Album Review: The Ooga Boogas - Ooga Boogas

1 May 2013 | 11:48 am | Chris Yates

Their sound is so well realised and natural that even while jumping around styles and ideas like kids with ADHD it all works and sounds like them.

The first album from Ooga Boogas' Romance And Adventure came out at a time when Australia could not get enough of Eddy Current Suppression Ring, and as a result the very faithful jumped straight into a record that was permanently attached to the phrase 'featuring Mikey Young from ECSR'. Also thrown around with reckless abandon was the phrase 'supergroup', which the respective members of The Onyas and The Sailors must have thought was pretty funny. Although there were elements of Young's general production values throughout, it really had nothing to do with ECSR, and this one is even further removed.

Ooga Boogas throw away conventions about genre with no regard. Circle Of Trust rocks a distorted bass line and some jerky guitars yet somehow sounds like Devo. The eight-minute somewhat electro epic, Sex In The Chillzone, takes Billie Jean's drums and rearranges the same song's bass line slightly and the band groove out over dubious mumbled lyrics. Nothing seems to be off limits or too stupid. They revel in dumb country on Ecstasy and jazz grooves on FYI. On one of the album's highlights, Mind Reader, the narrator accidently eats his partner's ice cream on the way home from the shops and drugs her while they watch rom-coms.

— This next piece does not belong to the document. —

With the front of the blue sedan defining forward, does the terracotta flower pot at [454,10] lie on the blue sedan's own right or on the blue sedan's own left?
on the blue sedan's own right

But the garage rock is present in small doses - the opening bars of A Night To Remember do resemble ECSR if only because of the familiar guitar sound. As soon as the singing and the rest of the band kick in it becomes Ooga Boogas and nothing else. Their sound is so well realised and natural that even while jumping around styles and ideas like kids with ADHD it all works and sounds like them.